300 Sammelpässe fürs Rad-Bewusstsein

Für ihren „RADLand Sammelpass“ gewann die Marktgemeinde Enzersdorf an der Fischa den RADLand-Mobilitätspreis in der Kategorie Bewusstseinsbildung. Unter dem Motto „Fahre in der Ortschaft mit dem Radl“ dokumentierten Erwachsene und Kinder ihre gefahrenen Wege in einem Pass.

Mitgemacht haben unter anderem Betriebe, der Kindergarten und die Schule. Das brachte der Gemeinde mehr als 300 ausgefüllte Pässe und das Bewusstsein für die umweltfreundliche Fortbewegung in der Marktgemeinde merklich ansteigen ließ.

Infrastruktur-Preis ging nach St. Pölten

Die Stadtgemeinde St. Pölten konnte sich mit dem Ausbau der Bike & Ride-Anlage am Hauptbahnhof St. Pölten in der Kategorie Infrastruktur durchsetzen. So wurden 300 neue Abstellplätze geschaffen.

Der RADLand-Mobilitätspreis

Der RADLand-Mobilitätspreis wurde heuer zum vierten Mal vergeben. Die Auszeichnung erging an besonders gelungene Projekte und wurde an Gemeinden, Pfarren, Firmen und Privatpersonen übergeben, die im Jahr 2017 durch Maßnahmen, Aktionen oder Tätigkeiten zur Steigerung des Alltagsradverkehrs beigetragen haben.

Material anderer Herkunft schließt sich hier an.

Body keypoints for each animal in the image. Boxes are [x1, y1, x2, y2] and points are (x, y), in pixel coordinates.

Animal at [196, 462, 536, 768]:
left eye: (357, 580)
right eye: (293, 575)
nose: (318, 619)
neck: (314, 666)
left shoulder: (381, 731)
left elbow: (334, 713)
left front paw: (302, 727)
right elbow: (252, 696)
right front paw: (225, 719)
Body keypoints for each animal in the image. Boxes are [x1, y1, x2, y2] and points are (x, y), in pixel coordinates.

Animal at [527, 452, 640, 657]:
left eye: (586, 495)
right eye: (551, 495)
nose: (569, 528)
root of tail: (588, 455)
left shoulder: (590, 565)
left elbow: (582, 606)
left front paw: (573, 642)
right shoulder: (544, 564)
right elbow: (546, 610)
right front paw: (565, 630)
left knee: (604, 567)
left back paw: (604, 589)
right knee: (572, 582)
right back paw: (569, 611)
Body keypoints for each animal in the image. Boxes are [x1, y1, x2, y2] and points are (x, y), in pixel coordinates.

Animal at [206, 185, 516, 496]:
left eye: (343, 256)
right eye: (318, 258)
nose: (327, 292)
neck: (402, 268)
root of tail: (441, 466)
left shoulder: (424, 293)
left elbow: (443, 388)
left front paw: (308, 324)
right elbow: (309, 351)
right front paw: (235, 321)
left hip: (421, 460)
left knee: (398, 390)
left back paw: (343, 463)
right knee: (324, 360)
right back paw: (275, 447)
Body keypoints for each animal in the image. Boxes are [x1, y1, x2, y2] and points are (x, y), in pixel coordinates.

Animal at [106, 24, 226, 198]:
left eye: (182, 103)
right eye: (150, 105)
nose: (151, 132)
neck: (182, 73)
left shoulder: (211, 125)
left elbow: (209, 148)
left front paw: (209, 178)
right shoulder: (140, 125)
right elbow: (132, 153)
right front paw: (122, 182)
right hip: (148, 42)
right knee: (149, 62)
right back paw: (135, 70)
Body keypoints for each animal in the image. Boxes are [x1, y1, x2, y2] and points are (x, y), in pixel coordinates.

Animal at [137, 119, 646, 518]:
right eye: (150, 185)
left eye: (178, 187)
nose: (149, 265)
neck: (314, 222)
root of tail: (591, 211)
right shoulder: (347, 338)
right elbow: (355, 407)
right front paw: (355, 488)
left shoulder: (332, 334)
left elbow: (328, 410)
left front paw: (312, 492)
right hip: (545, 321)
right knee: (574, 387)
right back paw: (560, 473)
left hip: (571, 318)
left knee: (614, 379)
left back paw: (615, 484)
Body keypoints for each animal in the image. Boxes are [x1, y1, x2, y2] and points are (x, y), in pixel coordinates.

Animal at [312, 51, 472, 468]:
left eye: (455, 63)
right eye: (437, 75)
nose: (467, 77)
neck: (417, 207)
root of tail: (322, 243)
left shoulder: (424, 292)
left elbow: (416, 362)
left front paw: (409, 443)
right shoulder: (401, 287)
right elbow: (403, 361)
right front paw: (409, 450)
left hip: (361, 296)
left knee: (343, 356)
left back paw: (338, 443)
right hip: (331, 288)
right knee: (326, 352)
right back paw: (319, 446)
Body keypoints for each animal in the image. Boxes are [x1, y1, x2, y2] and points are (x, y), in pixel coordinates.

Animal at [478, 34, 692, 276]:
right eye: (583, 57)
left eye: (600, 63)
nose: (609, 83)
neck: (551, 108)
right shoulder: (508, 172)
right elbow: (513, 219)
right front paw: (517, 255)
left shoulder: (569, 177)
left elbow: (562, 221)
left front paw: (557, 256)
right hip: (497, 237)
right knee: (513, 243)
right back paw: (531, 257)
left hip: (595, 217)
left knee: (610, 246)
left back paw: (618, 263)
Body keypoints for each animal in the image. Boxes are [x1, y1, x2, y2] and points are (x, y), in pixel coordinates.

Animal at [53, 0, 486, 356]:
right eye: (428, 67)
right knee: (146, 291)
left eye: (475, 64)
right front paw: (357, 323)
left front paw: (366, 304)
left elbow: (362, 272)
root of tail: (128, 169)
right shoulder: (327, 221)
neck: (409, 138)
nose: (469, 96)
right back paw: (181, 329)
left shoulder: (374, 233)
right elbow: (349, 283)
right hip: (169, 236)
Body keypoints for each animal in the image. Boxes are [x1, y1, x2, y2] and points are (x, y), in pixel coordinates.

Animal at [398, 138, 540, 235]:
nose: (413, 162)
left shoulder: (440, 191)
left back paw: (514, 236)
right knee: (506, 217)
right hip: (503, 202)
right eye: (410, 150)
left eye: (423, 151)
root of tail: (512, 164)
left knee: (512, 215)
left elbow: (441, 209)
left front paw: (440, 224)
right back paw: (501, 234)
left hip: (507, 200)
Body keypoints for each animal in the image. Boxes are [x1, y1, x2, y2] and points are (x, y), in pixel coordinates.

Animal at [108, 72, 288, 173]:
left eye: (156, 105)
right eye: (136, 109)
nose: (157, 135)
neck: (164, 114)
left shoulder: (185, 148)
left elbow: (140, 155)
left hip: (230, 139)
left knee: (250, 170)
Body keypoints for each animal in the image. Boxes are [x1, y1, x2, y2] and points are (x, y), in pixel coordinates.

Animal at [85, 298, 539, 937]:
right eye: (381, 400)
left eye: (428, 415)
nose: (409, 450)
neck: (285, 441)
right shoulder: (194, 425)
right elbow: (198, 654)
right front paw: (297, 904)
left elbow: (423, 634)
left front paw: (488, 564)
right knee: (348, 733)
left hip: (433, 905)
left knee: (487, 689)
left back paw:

Die Siegerprojekte wurden von einer Fachjury aus insgesamt 46 Einreichungen ausgewählt. Der RADLand-Mobilitätspreis wurde in den Kategorien Infrastruktur, Bewusstseinsbildung, Aktion „Wir RADLn in die Kirche“, Aktion „NÖ radelt zur Arbeit“ und Nextbiker des Jahres vergeben.